To do - Rewrite the listing below, replacing every "brilliance" with "brightness" and leaving all other text unchanged. Omit the pictures from your answer.

****************

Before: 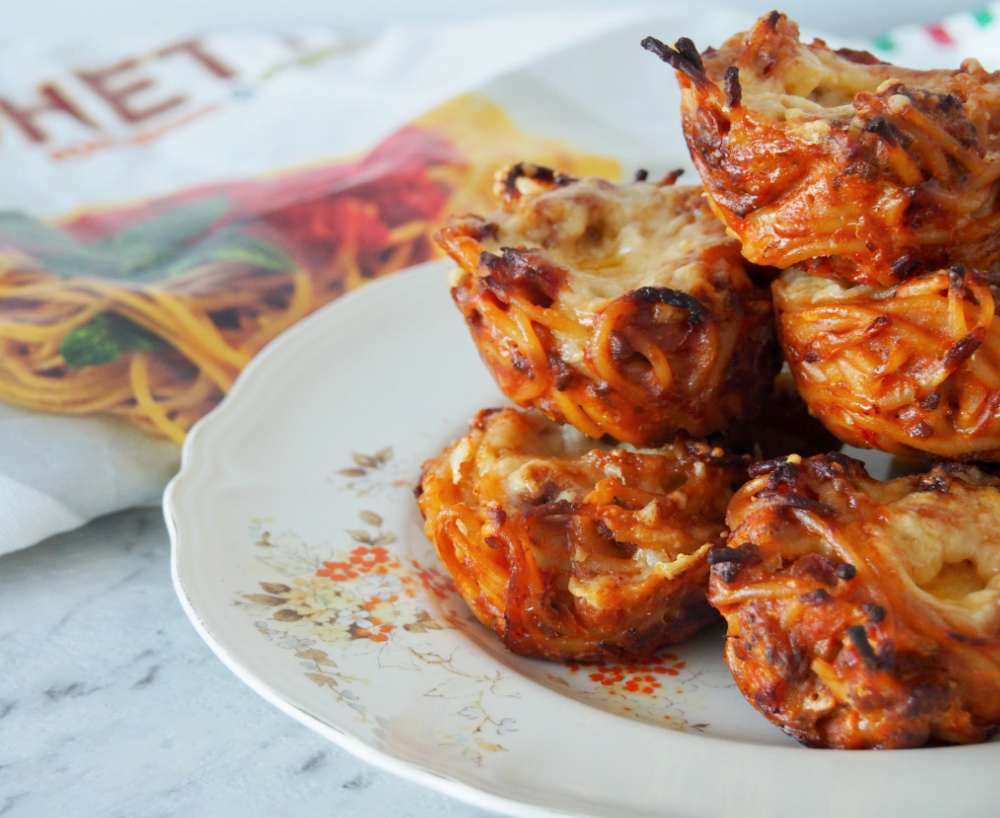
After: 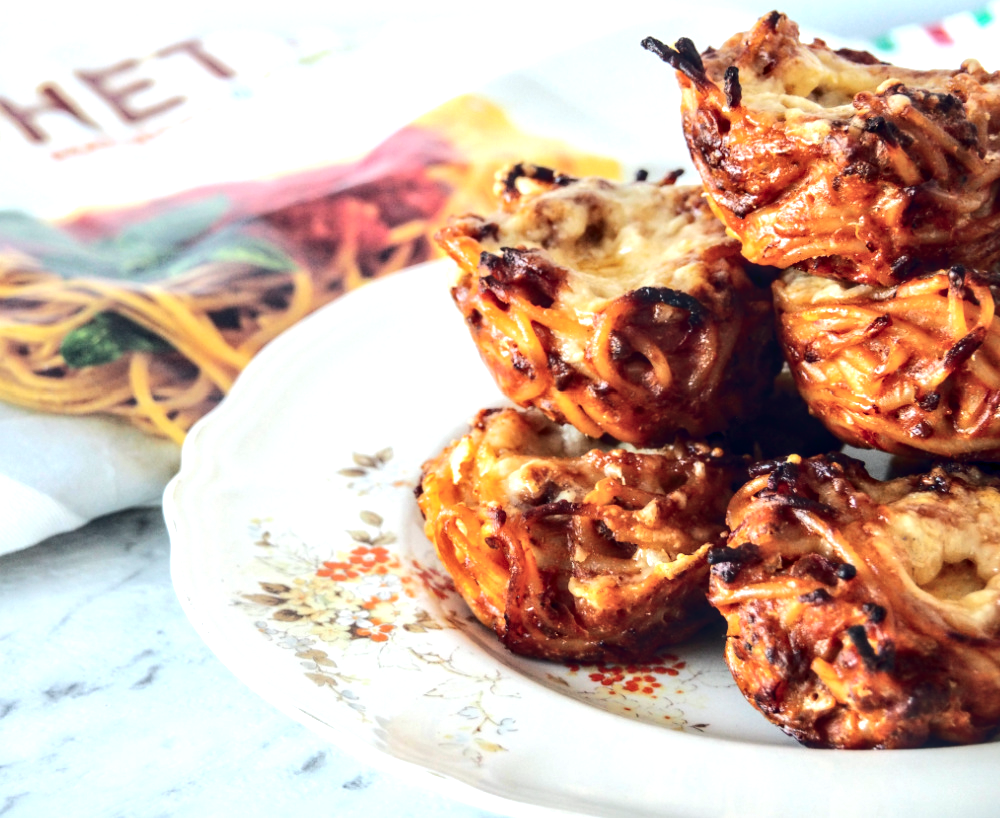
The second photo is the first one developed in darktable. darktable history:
local contrast: highlights 63%, detail 143%, midtone range 0.431
tone curve: curves: ch0 [(0, 0) (0.003, 0.018) (0.011, 0.021) (0.025, 0.028) (0.044, 0.039) (0.069, 0.05) (0.1, 0.06) (0.136, 0.081) (0.177, 0.117) (0.224, 0.161) (0.277, 0.226) (0.335, 0.315) (0.399, 0.421) (0.468, 0.53) (0.543, 0.627) (0.623, 0.726) (0.709, 0.789) (0.801, 0.859) (0.898, 0.924) (1, 1)], color space Lab, independent channels, preserve colors none
color balance rgb: global offset › chroma 0.146%, global offset › hue 253.54°, perceptual saturation grading › global saturation 0.139%, perceptual brilliance grading › global brilliance 21.265%, perceptual brilliance grading › shadows -35.581%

****************

Exercise result -
Before: 
After: 
The second photo is the first one developed in darktable. darktable history:
local contrast: highlights 63%, detail 143%, midtone range 0.431
tone curve: curves: ch0 [(0, 0) (0.003, 0.018) (0.011, 0.021) (0.025, 0.028) (0.044, 0.039) (0.069, 0.05) (0.1, 0.06) (0.136, 0.081) (0.177, 0.117) (0.224, 0.161) (0.277, 0.226) (0.335, 0.315) (0.399, 0.421) (0.468, 0.53) (0.543, 0.627) (0.623, 0.726) (0.709, 0.789) (0.801, 0.859) (0.898, 0.924) (1, 1)], color space Lab, independent channels, preserve colors none
color balance rgb: global offset › chroma 0.146%, global offset › hue 253.54°, perceptual saturation grading › global saturation 0.139%, perceptual brightness grading › global brightness 21.265%, perceptual brightness grading › shadows -35.581%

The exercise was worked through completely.